Copy the lines that start at the one containing "left hip: (569, 331, -8)" and end after the one containing "left knee: (553, 382, -31)", substituting "L" for each occurrence of "left" and keeping everything else the same.

── SUPPLIED ENTRIES ──

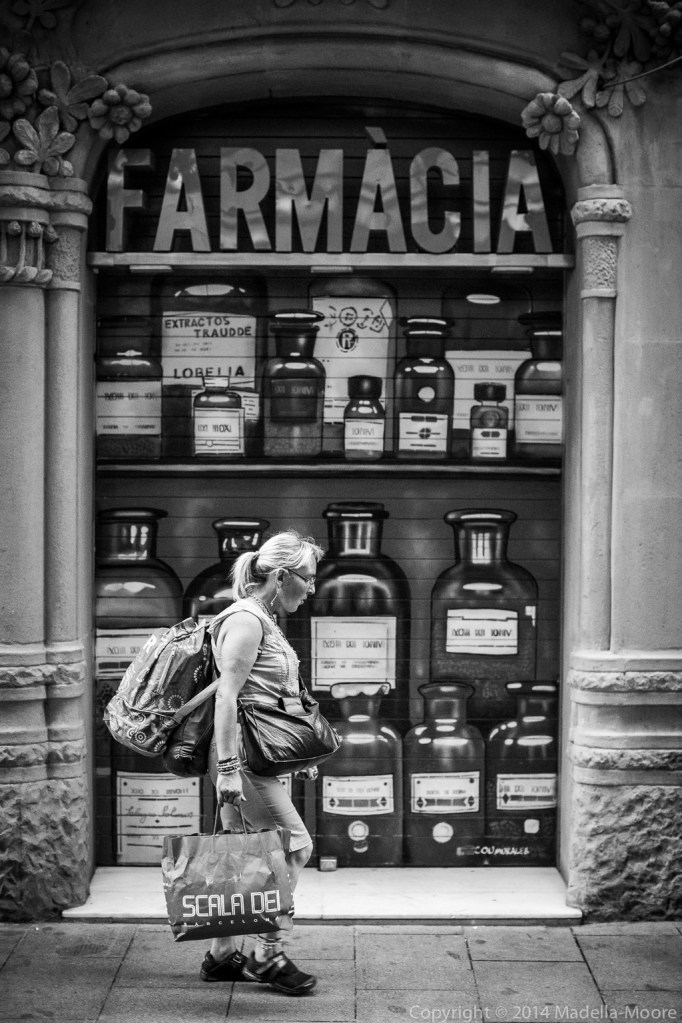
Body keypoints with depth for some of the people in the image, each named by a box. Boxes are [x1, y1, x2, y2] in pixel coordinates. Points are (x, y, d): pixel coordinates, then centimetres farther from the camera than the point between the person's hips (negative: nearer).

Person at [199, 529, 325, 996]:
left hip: (262, 755, 10)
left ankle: (222, 956, 20)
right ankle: (268, 956, 0)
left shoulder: (267, 621, 16)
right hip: (244, 753, -10)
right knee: (295, 843, -7)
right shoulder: (246, 619, -15)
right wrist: (228, 768, -25)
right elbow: (226, 695, -21)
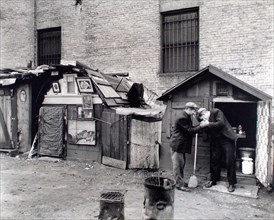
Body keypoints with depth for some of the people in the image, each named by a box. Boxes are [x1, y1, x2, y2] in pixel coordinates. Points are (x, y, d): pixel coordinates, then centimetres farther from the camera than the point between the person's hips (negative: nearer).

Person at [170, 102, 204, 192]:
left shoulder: (187, 118, 13)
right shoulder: (182, 118, -20)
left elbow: (191, 128, 15)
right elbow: (190, 130, -21)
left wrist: (200, 124, 6)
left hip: (182, 145, 10)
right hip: (177, 145, -10)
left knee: (181, 164, 17)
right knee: (178, 165, -2)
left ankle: (180, 182, 28)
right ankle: (179, 184, 4)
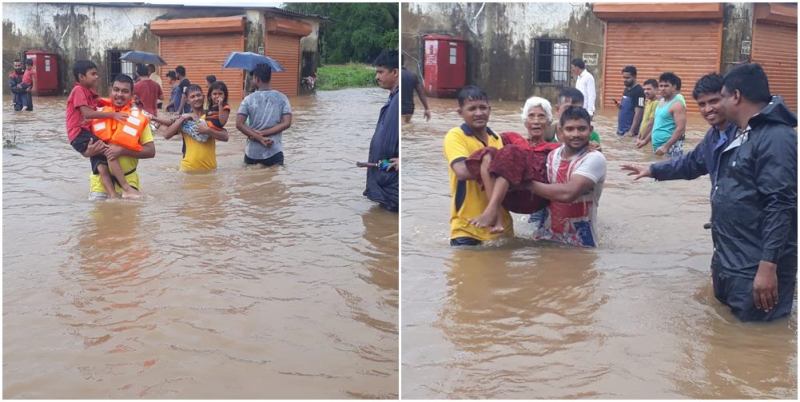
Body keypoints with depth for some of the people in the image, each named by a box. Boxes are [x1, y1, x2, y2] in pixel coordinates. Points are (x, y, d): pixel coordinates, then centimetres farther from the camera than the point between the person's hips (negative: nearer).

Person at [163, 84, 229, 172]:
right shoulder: (184, 118, 6)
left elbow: (225, 137, -7)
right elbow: (166, 135, -6)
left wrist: (208, 130, -20)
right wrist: (182, 118, -12)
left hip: (209, 168, 0)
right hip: (188, 168, 0)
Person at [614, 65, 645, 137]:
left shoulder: (638, 91, -15)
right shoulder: (626, 89, 12)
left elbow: (638, 113, -19)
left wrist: (631, 131, -23)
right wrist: (619, 105, 0)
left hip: (630, 130, -9)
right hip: (621, 130, 9)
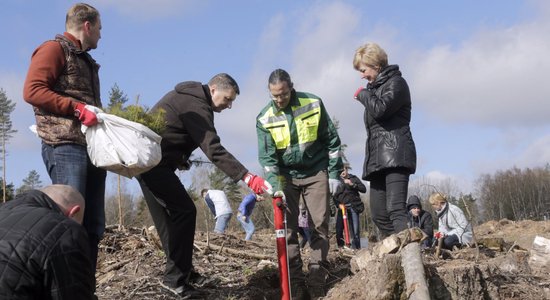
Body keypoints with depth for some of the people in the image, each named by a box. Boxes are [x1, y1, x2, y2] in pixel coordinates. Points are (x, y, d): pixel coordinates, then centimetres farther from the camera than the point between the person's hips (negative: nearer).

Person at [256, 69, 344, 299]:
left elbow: (332, 141, -3)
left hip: (316, 172, -1)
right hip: (286, 176, 1)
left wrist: (334, 174, -4)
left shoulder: (313, 104, -12)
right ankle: (295, 280, 3)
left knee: (319, 225, -5)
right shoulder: (265, 119, -11)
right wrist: (275, 186, -26)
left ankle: (317, 278, 0)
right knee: (287, 227, -3)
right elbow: (267, 156, -12)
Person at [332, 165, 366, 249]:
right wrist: (338, 204, -8)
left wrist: (352, 184, -12)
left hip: (353, 207, -1)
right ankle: (340, 248, 3)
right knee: (339, 230, -7)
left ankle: (356, 248, 1)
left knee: (355, 231, -5)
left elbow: (363, 189, 0)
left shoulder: (353, 178, 8)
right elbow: (334, 196, 9)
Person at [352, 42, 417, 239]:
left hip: (395, 155, -9)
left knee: (395, 209, -22)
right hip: (378, 159, 9)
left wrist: (362, 94, 0)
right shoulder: (375, 87, 25)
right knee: (378, 215, 2)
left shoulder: (396, 82, 0)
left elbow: (380, 109, -18)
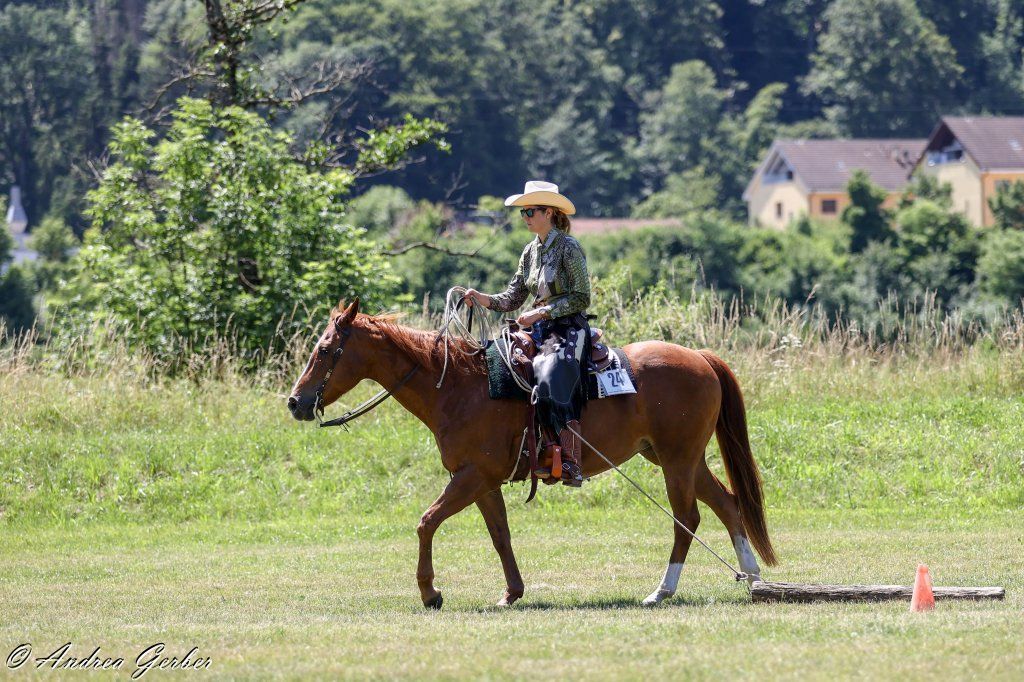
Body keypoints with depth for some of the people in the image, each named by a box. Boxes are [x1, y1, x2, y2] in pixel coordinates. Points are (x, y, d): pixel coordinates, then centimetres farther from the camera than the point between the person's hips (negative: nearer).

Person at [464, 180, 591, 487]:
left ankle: (572, 465, -33)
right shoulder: (531, 251, 14)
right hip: (540, 333, 8)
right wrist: (483, 300, -4)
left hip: (569, 331, -8)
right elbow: (513, 298, 13)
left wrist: (542, 312, -18)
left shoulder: (569, 248, -9)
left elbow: (581, 298, -13)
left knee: (553, 382, -31)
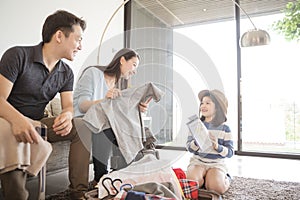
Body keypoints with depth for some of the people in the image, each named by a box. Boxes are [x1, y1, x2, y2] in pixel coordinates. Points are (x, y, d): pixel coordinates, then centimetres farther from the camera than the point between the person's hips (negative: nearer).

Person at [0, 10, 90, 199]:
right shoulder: (18, 55, -12)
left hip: (37, 124, 5)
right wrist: (17, 119, -40)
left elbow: (69, 106, -1)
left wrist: (67, 116, -27)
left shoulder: (66, 73, 5)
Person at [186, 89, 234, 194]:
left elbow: (230, 152, -3)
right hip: (198, 161, 1)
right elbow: (189, 148, -1)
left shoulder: (224, 128, -2)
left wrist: (217, 146, -22)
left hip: (216, 164, 0)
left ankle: (226, 178, 9)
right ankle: (203, 178, 7)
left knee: (216, 187, -26)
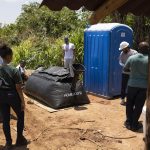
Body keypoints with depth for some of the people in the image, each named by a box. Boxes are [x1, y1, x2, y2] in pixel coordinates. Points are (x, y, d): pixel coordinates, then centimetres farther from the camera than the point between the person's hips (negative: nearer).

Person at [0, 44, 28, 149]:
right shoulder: (14, 70, -19)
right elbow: (18, 88, -15)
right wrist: (22, 101, -7)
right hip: (12, 96, -4)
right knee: (20, 116, 18)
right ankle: (20, 139, 27)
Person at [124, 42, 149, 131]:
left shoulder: (132, 58, -4)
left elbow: (125, 69, 7)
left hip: (132, 84, 2)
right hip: (144, 86, -2)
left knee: (129, 104, 16)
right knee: (139, 106, 8)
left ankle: (129, 122, 23)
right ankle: (134, 124, 15)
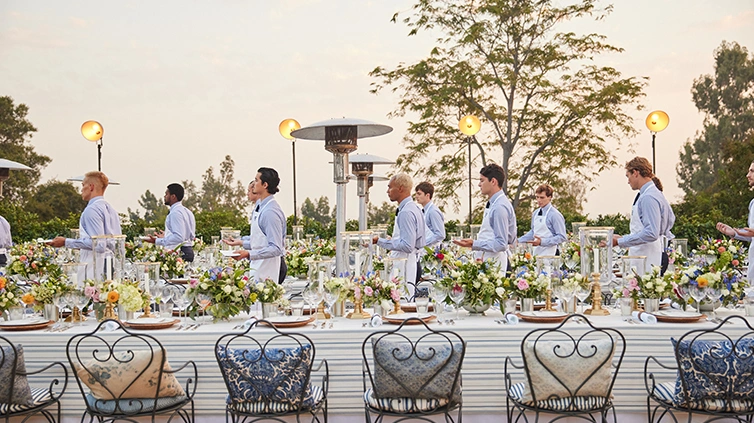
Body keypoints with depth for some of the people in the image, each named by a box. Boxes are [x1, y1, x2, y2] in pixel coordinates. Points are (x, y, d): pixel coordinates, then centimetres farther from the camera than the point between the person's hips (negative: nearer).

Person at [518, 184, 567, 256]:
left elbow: (562, 237, -10)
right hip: (536, 253, 6)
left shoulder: (555, 215, -8)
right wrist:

───

> _SOLUTION FOR THIS PROBLEM_
L hip: (569, 331, -8)
right elbow: (513, 298, 13)
L wrist: (542, 312, -18)
L shoulder: (569, 248, -9)
L elbow: (581, 298, -13)
L knee: (553, 382, -31)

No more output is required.